Liss is both central to the story and frustratingly uncritical; a woman desperate to hold her world together, yet unwilling to examine the foundations on which it rests.
Liss’s husband Lachy, meanwhile, is an almost cartoonish figure of entitlement. He is smug, sly, and morally vacuous. His inherited wealth comes from “gambling money made from poor men’s misery”. As Lachy’s behaviour grows more disturbing, Liss continues to make “endless small, uncomfortable excuses for him”, avoiding confrontation and prioritising the illusion of harmony over the safety and comfort of those around her.
Male characters are at once peripheral and immensely impactful in He Would Never, and that, perhaps, is part of the point. Most of the men — wealthy, emotionally avoidant, or performatively rugged — serve as catalysts rather than companions.
The lone exception is Aidan, a gentle schoolteacher and one of the few men who doesn’t feel like a walking red flag. It’s hard not to wish the novel had more to say about this performative masculinity, or the ways in which male entitlement is maintained not only by men like Lachy, but also by the women who shield them.
The issue of class lurks beneath the surface, too. Liss’s group of friends spans a broad socio-economic range. Liss, apparently, doesn’t care about money “at all”. In fact, she abhors it, as well as men — like her father — who make chasing it part of their identity. For Liss, “after the time she’d spent in India, everything back home seemed wasteful, frivolous, gross”. But at the same time, she seems blind to the extent of her many privileges — the six-bed mansion in Sydney’s east, the barely used beach house, the night nurses and designer baby clothes, the inheritance that means she would never have to work again if she didn’t want to.
Liss’s supposed disdain for money is never held against the opulence and privilege of her life, and her barefoot, bohemian ideals sit uneasily alongside the trappings of wealth. While Green River holds immense personal meaning for Liss, it’s clear that most of her friends would prefer a stay in one of her luxurious beachside mansions instead.
Liss is often likeable, but she is also under-explored. The big questions — why Liss married a man so much like the father she disdains, why she refuses to see the danger in Lachy, why she continually prioritises harmony over safety — are never fully unpacked.
Liss is out of touch, not just with the world, but with herself. She is described by her husband as “a woman who likes to pretend she’s wild,” while zipping between her campsite and luxury beach house in a Land Rover. That contradiction might be compelling if it were more critically explored.

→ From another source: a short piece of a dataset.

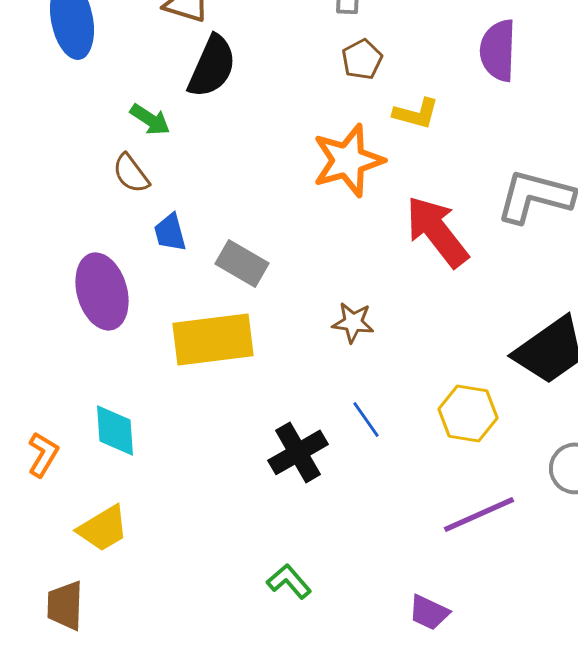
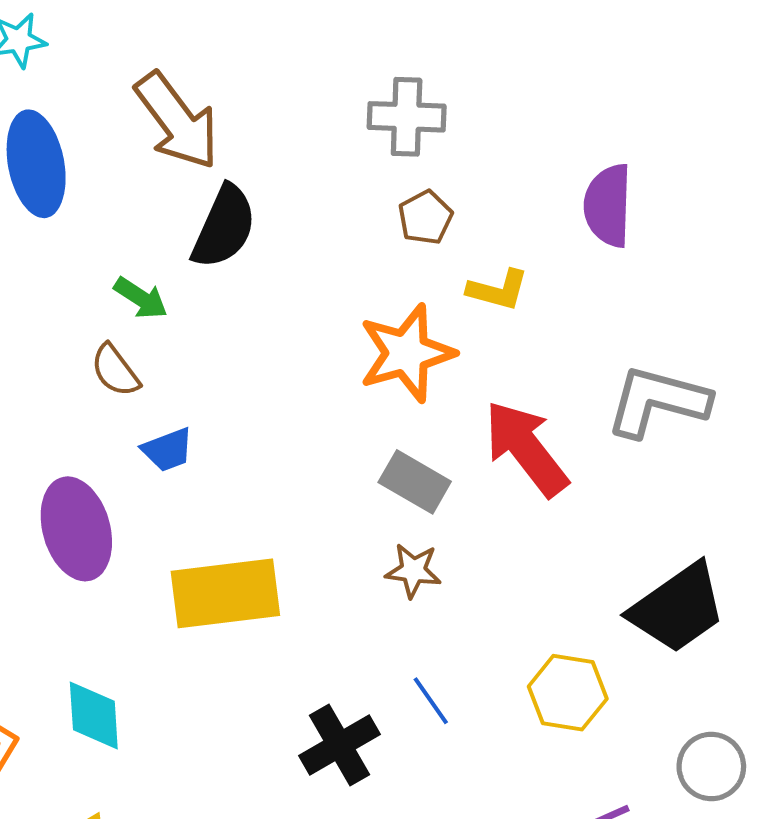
blue trapezoid: (170, 232) -> (168, 450), turned -96
gray rectangle: (242, 263) -> (415, 482), moved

While some readers may wish the novel confronted its darker themes more directly, others will find its strength in Wainwright’s accessible writing and emotional realism.
“I wish for a year here where things don’t get messy,” says one of Liss’s friends. But of course, things do get messy.

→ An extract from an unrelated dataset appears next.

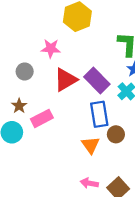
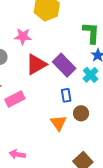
blue rectangle: (99, 114) -> (66, 95), size x0.6
pink arrow: (89, 183) -> (17, 154), moved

Seren Heyman-Griffiths is a writer and researcher currently based at the University of Sydney.
ABOUT THE AUTHOR
Holly Wainwright is a writer, editor and podcaster who lives on the south coast of NSW with her family. She is co-host of the nation’s No.1 podcast, Mamamia Out Loud, and she is one of the stars of the live shows around the nation. Her previous novel, The Couple Upstairs, made Better Reading’s list of the Top 100 Books of 2023.